**INSTRUÇÕES**
[a] No texto sobre os mártires de Buta, em que data ocorreu a chacina dos quarenta alunos do seminário?
[b] Reescreva em forma de lista o parágrafo do texto sobre os mártires de Buta que começa com «Inconcebível, mesmo», mantendo os fatos principais.
[c] Retome o texto sobre os mártires de Buta e continue-o a partir da última frase apresentada.

**TEXTO CITADO**
************
Padre Zacharie Bukuru

«Assim continua o testemunho dos 40 jovens mártires de Buta»

«Se não tivéssemos perdoado, estaríamos mortos no coração». Da chacina de seus alunos ao caminho que o levou a fundar o primeiro mosteiro masculino no Burúndi, onde hoje educam os jovens ao trabalho e à paz. Quem fala é padre Zacharie Bukuri
Luca Fiore

«Para sair disso tive de fazer um caminho de memória». Assim fala padre Zacharie Bukuru, já reitor do Seminário Menor de Buta, no Burúndi, pensando nas consequências nele da chacina de quarenta alunos seus em 30 de abril de 1997. «Comecei a pensar nos anos que tinham antecedido o ataque. E o Senhor tinha-nos preparado. Era dez anos que nos estava preparando. Tinha-nos dado muitos sinais. Tinha-nos falado na oração. O que aconteceu foi algo que supera a compreensão huana: parece inconcebível que um fato do gênero possa ser vivido na alegria».

Inconcebível, mesmo. Porque a sequência dos fatos era esta: eram 5h30 da manhã, um grupo de dois mil rebeldes hutus chegou ao seminário, onde os 250 alunos ainda estavam dormindo em dois dormitórios. Num estavam os menores, de 13 a 15 anos; no outro, aqueles com até 24 anos. Os militares entraram neste último e ordenaram: «Os hutus de um lado, os tutsis de outro». Mas os meninos não obedeceram. Deram-se as mãos. Alguém disse: «Somos todos burundeses, somos todos filhos de Deus». Primeiro uma série de tiros de kalashnikov, depois uma granada. Foi um massacre. Alguns sobreviventes contaram que ouviram algum companheiro dizendo em voz alta: «Senhor, perdoai-lhes, porque não sabem o que fazem». Foi um dos episódios mais trágicos da guerra civil entre hutus e tutsis que marcou o país entre 1993 e 2005 e que matou mais de 300 mil pessoas. Hoje a igreja do seminário virou o Santuário de Santa Maria da Paz, onde repousam “os 40 mártires da irmandade” de Buta, meta de peregrinação para milhares de burundeses.
************
**DADOS FORNECIDOS**
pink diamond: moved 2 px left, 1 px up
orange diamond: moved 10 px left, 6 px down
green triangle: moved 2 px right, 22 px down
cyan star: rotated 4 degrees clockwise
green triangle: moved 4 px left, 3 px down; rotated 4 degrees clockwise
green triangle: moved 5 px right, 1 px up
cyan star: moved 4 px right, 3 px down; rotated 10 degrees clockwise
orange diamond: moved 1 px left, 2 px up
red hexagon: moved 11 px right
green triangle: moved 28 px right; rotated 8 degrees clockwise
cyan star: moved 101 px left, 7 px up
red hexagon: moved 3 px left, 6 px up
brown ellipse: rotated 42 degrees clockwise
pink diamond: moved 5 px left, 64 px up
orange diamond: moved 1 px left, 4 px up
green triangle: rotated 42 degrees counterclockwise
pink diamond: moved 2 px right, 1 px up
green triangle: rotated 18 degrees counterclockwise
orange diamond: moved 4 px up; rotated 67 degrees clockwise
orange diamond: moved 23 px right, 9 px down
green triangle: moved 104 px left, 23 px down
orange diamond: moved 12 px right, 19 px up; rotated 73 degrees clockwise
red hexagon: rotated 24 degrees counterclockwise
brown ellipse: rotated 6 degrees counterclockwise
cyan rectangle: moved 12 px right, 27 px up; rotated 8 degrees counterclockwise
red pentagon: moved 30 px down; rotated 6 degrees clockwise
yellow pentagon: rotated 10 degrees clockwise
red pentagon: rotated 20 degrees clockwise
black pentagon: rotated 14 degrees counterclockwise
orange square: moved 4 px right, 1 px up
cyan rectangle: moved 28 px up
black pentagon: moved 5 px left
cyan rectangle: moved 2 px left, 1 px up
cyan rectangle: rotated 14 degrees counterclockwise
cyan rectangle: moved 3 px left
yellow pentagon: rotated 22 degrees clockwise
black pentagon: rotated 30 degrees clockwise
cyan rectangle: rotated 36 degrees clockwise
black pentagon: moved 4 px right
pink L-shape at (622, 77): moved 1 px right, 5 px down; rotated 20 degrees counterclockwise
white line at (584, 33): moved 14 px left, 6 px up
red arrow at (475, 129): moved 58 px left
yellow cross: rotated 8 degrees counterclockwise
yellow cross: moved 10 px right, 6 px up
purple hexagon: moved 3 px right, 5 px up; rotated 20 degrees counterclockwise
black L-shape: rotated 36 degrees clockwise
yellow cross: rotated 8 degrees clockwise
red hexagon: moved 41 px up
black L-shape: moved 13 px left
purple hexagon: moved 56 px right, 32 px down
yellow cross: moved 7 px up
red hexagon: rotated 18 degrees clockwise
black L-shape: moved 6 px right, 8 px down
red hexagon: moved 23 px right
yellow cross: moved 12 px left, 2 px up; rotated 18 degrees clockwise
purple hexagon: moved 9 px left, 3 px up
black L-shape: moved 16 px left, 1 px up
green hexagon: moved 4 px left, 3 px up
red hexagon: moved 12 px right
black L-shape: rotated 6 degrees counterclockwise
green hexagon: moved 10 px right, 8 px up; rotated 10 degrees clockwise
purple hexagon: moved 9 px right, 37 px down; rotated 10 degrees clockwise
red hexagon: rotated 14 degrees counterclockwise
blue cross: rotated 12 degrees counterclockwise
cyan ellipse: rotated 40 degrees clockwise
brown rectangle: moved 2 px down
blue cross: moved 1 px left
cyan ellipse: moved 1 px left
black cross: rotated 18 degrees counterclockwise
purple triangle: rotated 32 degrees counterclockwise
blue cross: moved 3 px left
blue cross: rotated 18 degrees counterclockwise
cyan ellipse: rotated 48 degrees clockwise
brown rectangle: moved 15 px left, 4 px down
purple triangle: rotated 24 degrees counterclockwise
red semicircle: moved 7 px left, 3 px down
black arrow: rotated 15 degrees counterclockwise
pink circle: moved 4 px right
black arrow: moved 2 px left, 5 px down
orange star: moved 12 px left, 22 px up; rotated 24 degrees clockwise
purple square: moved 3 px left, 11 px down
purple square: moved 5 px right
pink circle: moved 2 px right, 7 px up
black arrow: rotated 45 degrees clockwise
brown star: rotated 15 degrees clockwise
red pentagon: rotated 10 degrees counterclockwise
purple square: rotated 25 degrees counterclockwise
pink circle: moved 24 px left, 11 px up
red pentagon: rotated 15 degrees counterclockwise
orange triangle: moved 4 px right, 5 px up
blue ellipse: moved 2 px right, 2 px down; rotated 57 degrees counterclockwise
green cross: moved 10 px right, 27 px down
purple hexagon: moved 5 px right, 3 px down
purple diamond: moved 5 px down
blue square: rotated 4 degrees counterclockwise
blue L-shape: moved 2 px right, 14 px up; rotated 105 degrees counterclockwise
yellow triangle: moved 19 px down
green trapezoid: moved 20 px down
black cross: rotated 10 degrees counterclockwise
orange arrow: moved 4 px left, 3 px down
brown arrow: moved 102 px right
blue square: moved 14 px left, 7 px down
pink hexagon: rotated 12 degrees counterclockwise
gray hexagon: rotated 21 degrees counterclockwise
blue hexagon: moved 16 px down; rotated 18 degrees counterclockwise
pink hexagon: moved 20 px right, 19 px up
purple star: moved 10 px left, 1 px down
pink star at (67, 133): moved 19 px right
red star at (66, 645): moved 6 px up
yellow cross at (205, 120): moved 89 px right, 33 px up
************
**RESPOSTAS DOS EXERCÍCIOS**
[a] Em 30 de abril de 1997.

[b]
- Às 5h30 da manhã, um grupo de dois mil rebeldes hutus chegou ao seminário, onde os 250 alunos dormiam em dois dormitórios: um com os menores, de 13 a 15 anos, e outro com alunos de até 24 anos.
- No dormitório dos mais velhos, os militares ordenaram que os hutus ficassem de um lado e os tutsis de outro.
- Os meninos não obedeceram, deram-se as mãos, e alguém disse: «Somos todos burundeses, somos todos filhos de Deus».
- Seguiram-se tiros de kalashnikov e uma granada, num massacre. Sobreviventes contaram ter ouvido um companheiro dizer: «Senhor, perdoai-lhes, porque não sabem o que fazem».
- Foi um dos episódios mais trágicos da guerra civil entre hutus e tutsis, que marcou o país entre 1993 e 2005 e matou mais de 300 mil pessoas.
- A igreja do seminário tornou-se o Santuário de Santa Maria da Paz, onde repousam os 40 mártires, destino de peregrinação para milhares de burundeses.

[c]
Os túmulos dos 40 mártires de Buta

O padre Zacharie esteve em Bérgamo nas últimas semanas para encontrar os estudantes do Liceu Santo Alessandro de Bérgamo que estão trabalhando na tradução do livro Os quarenta jovens mártires de Buta, em que conta sua experiência antes e depois do martírio de seus estudantes. «No começo eu não tive tempo para parar um pouco. Eu precisava enterrar os mortos, cuidar dos sobreviventes, reconstruir os prédios destruídos: era o fim do ano letivo e eu não queria que ninguém perdesse o ano», explicou o sacerdote. «Eu trabalhei com todas as minhas forças para o seminário voltar a ser a casa de formação que tinha permitido aquele testemunho tão impressionante. Aqueles jovens mostraram a todo o Burúndi que o ódio, neles, não tinha vencido.»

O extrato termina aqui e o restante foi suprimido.